GEDitCOM II
- Original author(s): John A Nairn
- Developer(s): RSAC Software
- Initial release: 7 December 1998; 26 years ago
- Stable release: 2.3 / 17 November 2016; 8 years ago
- Operating system: Mac OS X (10.4 or higher)
- Available in: Multilingual (6)
- Type: Genealogy software
- License: Proprietary
- Website: geditcom.com

= GEDitCOM =

GEDitCOM is a genealogy application for Mac OS X that provides methods to input, manipulate, and view information about a family history.
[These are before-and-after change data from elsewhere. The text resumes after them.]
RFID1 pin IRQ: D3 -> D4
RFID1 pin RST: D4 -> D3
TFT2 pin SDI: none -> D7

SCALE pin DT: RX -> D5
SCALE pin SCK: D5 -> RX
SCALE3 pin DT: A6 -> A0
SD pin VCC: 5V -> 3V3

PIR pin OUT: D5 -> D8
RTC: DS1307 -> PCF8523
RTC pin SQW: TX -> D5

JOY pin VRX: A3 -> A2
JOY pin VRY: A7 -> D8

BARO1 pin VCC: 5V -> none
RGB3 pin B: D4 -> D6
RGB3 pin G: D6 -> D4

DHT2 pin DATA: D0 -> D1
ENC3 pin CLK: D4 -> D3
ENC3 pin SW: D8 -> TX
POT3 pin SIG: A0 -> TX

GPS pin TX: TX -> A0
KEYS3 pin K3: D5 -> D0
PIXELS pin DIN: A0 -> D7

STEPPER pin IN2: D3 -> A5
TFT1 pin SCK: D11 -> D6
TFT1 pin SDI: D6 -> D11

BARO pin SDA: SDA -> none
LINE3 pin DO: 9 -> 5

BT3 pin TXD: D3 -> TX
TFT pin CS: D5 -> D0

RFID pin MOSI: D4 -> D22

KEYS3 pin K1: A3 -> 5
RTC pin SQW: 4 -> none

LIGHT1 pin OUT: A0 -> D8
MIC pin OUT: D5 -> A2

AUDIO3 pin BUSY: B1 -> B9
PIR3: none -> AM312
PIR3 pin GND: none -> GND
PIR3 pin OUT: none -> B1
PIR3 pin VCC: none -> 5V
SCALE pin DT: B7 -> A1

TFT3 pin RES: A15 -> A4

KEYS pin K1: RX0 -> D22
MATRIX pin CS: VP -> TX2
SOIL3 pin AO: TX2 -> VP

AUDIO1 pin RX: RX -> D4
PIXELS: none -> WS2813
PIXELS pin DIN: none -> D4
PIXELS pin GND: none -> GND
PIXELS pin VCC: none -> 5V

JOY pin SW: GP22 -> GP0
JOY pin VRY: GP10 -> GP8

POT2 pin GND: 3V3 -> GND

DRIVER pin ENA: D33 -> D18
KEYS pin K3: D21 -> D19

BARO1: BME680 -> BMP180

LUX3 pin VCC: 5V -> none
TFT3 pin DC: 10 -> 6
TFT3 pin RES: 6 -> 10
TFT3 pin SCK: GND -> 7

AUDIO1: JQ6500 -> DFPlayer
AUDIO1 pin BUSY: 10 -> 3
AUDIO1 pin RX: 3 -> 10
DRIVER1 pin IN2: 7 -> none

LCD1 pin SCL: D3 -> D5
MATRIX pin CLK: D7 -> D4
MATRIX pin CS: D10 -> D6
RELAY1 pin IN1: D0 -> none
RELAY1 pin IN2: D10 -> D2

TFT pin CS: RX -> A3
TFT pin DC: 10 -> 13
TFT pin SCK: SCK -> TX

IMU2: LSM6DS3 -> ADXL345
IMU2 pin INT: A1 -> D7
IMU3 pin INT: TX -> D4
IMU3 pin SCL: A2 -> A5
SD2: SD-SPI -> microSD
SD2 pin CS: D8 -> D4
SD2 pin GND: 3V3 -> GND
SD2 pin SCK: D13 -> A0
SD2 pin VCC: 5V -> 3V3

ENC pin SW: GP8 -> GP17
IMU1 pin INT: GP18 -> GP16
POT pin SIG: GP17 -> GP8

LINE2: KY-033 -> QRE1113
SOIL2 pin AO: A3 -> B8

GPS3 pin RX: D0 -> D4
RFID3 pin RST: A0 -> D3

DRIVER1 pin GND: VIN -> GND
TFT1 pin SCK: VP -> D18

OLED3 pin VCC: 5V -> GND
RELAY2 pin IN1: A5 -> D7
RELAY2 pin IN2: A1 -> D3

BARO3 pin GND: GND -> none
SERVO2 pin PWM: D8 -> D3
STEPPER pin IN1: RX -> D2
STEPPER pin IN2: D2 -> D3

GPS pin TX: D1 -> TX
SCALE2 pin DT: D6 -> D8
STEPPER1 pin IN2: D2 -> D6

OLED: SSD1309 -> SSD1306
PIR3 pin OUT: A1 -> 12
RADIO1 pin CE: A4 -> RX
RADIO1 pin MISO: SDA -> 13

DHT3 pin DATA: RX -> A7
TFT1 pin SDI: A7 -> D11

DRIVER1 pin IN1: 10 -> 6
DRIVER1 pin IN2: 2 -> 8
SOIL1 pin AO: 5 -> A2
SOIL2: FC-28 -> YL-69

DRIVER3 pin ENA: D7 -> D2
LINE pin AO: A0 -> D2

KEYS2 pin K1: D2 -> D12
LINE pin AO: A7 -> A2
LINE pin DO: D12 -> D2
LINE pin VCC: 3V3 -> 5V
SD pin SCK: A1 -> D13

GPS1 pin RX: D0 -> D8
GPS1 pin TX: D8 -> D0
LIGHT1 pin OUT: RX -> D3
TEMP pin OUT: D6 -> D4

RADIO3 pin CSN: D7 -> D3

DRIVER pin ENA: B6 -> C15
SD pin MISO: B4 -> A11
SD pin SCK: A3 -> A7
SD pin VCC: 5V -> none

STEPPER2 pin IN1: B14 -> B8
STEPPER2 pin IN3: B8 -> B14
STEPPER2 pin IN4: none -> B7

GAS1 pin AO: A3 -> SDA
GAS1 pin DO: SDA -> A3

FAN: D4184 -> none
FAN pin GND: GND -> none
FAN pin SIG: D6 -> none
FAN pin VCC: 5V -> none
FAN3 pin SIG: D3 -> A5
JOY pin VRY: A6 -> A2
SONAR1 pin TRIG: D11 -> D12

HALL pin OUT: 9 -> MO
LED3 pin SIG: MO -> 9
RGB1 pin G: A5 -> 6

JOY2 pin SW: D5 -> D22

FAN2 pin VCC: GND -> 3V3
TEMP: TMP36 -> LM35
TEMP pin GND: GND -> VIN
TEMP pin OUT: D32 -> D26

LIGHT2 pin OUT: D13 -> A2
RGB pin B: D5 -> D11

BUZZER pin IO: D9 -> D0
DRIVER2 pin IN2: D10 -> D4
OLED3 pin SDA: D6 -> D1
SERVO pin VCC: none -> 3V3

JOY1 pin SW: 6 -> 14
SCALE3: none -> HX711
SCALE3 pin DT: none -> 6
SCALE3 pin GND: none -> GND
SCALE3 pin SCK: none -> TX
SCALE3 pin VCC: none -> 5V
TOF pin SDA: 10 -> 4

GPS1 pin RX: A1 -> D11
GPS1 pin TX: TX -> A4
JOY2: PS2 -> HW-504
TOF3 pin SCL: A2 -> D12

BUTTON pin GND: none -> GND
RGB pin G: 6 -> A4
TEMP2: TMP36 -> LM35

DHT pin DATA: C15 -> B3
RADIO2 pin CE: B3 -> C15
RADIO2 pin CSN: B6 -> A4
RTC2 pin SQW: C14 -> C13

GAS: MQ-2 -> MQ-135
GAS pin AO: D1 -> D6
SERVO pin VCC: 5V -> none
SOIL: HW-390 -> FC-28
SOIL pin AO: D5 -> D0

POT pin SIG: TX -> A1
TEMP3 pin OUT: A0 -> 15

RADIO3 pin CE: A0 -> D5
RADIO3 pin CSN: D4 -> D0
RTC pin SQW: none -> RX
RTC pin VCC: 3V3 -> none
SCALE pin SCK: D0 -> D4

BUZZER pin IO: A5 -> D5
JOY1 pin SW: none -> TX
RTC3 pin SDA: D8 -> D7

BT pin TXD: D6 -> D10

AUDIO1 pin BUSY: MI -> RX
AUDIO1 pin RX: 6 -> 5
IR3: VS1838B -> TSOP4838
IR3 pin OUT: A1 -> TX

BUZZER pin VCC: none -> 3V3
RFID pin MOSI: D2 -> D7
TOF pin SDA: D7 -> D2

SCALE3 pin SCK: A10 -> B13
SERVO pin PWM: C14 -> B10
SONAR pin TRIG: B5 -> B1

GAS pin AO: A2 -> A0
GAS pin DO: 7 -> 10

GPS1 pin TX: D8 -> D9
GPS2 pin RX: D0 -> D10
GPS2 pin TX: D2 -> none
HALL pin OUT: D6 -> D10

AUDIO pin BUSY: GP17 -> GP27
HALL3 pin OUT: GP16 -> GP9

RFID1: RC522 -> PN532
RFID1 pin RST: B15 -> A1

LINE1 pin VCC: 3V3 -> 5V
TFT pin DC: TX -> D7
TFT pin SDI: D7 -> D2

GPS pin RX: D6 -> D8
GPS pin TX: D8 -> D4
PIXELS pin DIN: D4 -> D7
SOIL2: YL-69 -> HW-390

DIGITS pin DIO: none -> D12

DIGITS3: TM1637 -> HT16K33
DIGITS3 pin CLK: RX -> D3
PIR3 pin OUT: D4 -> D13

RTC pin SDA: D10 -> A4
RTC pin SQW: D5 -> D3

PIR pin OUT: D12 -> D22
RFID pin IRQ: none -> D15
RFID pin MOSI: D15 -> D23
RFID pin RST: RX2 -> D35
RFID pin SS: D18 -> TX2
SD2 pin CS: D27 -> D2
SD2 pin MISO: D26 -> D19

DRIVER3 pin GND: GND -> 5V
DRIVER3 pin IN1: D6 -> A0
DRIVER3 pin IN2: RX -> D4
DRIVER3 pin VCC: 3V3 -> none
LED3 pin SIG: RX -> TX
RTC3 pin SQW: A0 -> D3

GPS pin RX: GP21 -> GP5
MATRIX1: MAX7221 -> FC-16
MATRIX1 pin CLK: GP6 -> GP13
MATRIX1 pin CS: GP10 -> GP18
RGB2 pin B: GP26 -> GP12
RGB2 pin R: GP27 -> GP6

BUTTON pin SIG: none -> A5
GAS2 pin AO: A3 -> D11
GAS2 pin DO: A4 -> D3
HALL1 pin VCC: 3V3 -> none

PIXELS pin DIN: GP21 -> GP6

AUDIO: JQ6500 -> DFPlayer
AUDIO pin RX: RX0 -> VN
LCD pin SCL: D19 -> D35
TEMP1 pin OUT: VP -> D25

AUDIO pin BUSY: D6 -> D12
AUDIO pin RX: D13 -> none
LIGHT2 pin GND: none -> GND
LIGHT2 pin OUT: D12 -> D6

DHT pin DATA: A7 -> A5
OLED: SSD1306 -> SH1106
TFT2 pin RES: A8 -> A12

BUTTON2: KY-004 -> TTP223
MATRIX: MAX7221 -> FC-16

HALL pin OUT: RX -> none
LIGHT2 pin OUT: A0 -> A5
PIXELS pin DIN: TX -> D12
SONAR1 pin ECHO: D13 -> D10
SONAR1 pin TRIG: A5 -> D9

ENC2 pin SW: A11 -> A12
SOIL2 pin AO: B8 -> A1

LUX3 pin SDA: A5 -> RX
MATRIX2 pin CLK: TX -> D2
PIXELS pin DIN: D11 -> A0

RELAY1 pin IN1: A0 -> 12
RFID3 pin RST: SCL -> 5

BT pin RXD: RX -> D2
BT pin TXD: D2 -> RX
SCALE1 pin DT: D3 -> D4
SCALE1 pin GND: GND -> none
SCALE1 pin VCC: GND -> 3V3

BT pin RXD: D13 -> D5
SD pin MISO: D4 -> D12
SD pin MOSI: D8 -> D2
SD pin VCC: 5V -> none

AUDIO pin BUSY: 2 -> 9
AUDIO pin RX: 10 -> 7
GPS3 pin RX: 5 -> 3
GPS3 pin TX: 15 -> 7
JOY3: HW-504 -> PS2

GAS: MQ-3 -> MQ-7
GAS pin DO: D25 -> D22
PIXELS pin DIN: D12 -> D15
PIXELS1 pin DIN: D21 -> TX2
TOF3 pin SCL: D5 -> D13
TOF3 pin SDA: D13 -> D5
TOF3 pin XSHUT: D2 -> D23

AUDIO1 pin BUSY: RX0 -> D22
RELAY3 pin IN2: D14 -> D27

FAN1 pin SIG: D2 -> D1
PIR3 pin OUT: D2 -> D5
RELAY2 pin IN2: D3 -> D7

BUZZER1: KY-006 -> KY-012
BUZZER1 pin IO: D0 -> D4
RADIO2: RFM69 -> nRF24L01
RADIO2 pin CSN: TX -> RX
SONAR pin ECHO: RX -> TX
It includes options for users to produce charts depicting family relationships and web pages for publishing family history online.

GEDitCOM has native support of GEDCOM files, and is customizable and extensible through Applescript, Python, or Ruby.

==Version history==
===GEDitCOM II===
GEDitCOM II v1.0 was released 7 June 2009 and was a complete rewrite of GEDitCOM 3.82 as a universal binary Cocoa-based application, which runs under OS X 10.4 and higher.

===GEDitCOM (Classic)===
GEDitCOM v1.0 was released 7 December 1998, with the final version 3.82, released on 7 June 2009 which runs on MacOS 8 and 9.

===GEDitCOM Version 2.0===
The most significant changes were the introduction of "Extensions" (or GEDitCOM II plugins), dynamic editing in trees, and redesigned help window.

== Supported languages ==
English, French, Spanish, Portuguese, Finnish, Swedish.